Lange Zeit war Selbstmord in Deutschland strafbar. Leichen der in den Freitod gegangenen Menschen landeten auf den Seziertischen der Anatomie. Dies konnten viele Verwandte nicht ertragen. Sie legten selbst Hand an und begruben ihre Toten ohne den Segen der Kirche oder den Stempel des Staates illegal. Der Ort sprach sich rasch herum. Der Boden mitten im Grunewald ist locker und leicht, die Stätte im dichten Wald vor Blicken gut geschützt. Sie ist auch heute noch schwer zu entdecken.
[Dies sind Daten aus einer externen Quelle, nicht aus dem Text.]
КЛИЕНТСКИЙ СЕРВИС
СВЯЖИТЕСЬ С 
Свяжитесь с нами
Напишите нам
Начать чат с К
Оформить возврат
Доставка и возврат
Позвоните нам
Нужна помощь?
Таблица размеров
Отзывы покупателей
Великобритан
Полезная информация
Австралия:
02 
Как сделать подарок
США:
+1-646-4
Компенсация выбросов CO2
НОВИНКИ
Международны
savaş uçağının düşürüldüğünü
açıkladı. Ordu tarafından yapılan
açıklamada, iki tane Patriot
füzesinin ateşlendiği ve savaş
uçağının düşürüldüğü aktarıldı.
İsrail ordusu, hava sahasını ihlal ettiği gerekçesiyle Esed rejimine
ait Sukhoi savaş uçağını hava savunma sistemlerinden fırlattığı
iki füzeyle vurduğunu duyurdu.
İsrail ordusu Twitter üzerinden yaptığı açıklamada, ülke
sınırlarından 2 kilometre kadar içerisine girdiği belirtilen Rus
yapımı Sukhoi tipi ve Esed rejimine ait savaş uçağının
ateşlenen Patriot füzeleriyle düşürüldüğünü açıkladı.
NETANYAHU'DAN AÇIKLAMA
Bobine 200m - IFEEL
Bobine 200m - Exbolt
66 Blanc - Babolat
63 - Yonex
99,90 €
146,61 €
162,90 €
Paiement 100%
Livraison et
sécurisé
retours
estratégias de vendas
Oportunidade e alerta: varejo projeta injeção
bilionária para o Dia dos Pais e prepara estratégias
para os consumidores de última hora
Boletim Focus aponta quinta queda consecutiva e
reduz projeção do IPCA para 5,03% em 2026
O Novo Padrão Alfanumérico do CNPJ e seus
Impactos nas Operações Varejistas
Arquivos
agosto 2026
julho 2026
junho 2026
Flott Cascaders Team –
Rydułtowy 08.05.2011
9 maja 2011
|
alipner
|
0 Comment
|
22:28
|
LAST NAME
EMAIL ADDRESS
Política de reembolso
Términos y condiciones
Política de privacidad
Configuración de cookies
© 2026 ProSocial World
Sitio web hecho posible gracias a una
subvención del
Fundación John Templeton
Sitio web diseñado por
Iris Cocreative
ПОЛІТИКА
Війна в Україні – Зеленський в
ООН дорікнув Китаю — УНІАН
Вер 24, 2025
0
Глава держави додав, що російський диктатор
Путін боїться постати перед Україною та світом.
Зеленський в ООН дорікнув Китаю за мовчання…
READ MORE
Viele Selbstmörder wurden "Opfer der Kälte". Dieser auch in Zeitungsanzeigen des 19. Jahrhunderts gewählte Begriff steht für "Tod durch [freiwilliges] Ertrinken". In der zweiten Hälfte des 20. Jahrhunderts wurde der Friedhof auch zur letzten Ruhestätte vieler nicht durch eigene Hand ums Leben gekommener Menschen. Doch selbst heute noch verfügen Selbstmörder in ihren Abschiedsbriefen ihr Begräbnis an diesem Ort. Auf dem Friedhof "Grunewald Forst, Im Jagen 135" ließen sich auch viele Förster und Oberförster zur letzten Ruhe betten. Auf dem Grabstein eines Oberförsters steht kurz und knapp: "Jagd vorbei!"